On 31 October 2019 we wrote an article about the release of the AEMC discussion paper outlining the proposed Coordination of Generation and Transmission Investment (COGATI) reform model which aims to ensure that new generation and storage are connecting to the power system in the right place and at the right time to meet future needs. In response to the paper, a number of submissions were made by generators, retailers, distributors and industry bodies. Some of the common themes of the submissions centred around:
- Implementation timeframes and lack of detailed modelling;
- Unnecessary complexity and focus on dynamic regional pricing and financial transmission rights (FTRs); and
- Negative impacts on investment and existing contractual arrangements.
Not surprisingly, there was a divergence in views between large scale and smaller scale providers, with the latter being more supportive of the proposed reforms.
Generators, retailers and stakeholders have all raised concerns around implementation timeframes and a lack of modelling, suggesting the proposal was being rushed and likely to have unintended consequences. In particular, the CEC and AEMO suggest that there has been a lack of robust modelling to demonstrate net benefits. The preferred position of the CEC and AEMO was to better align the timing of the proposed changes with the Energy Security Board’s (ESB) Post-2025 Market Design to enable the integration between the two to be fully understood. There were also concerns around proposed grandfathering arrangements.
Unnecessary Complexity and the Impact on Investment
A common theme in the submissions was the overly complex nature of the proposed reforms which focus on introducing dynamic regional pricing and FTR’s rather than increasing transmission capacity. The concern from some is that the complexity of the model may not produce a net benefit to generators who will need to operate in a more complex environment, requiring new modelling and trading skills.

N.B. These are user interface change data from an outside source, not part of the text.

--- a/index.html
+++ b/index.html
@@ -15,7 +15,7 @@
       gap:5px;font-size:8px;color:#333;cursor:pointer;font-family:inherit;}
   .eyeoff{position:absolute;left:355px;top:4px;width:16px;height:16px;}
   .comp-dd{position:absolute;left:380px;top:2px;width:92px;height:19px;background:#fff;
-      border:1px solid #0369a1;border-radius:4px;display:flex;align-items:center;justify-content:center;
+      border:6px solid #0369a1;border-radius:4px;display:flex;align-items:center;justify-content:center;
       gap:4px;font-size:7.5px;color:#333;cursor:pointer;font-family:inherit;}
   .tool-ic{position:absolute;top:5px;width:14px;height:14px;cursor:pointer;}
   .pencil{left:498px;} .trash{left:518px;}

The costs of such changes need to be carefully considered to avoid a detrimental impact on investment and to maintain reliability and contracting liquidity to hedge risk and reduce volatility.
Retailers raised concerns over what they suggest are significant conceptual changes, including the introduction of volume weighted average pricing, local pricing and FTRs which have uncertain costs and returns creating uncertainty which could lead to a lack of confidence and stifle investment.
Impact on Contractual Arrangements
Large scale providers and retailers have raised concerns around the impact on contractual arrangements from the introduction of dynamic locational pricing which could increase financial risk to market participants creating unnecessary uncertainty and higher risk premiums being added to price offers.
In addition, retailers are concerned that FTRs will not fully hedge against the risk introduced through dynamic regional pricing.
- Submissions from generators, retailers and investors are critical of the AEMC’s proposal to overhaul wholesale pricing and transmission access.
- Questions have been raised over timeframes, complexity and impact on investment.
- AEMC will provide its final report to the COAG Energy Council in December 2019.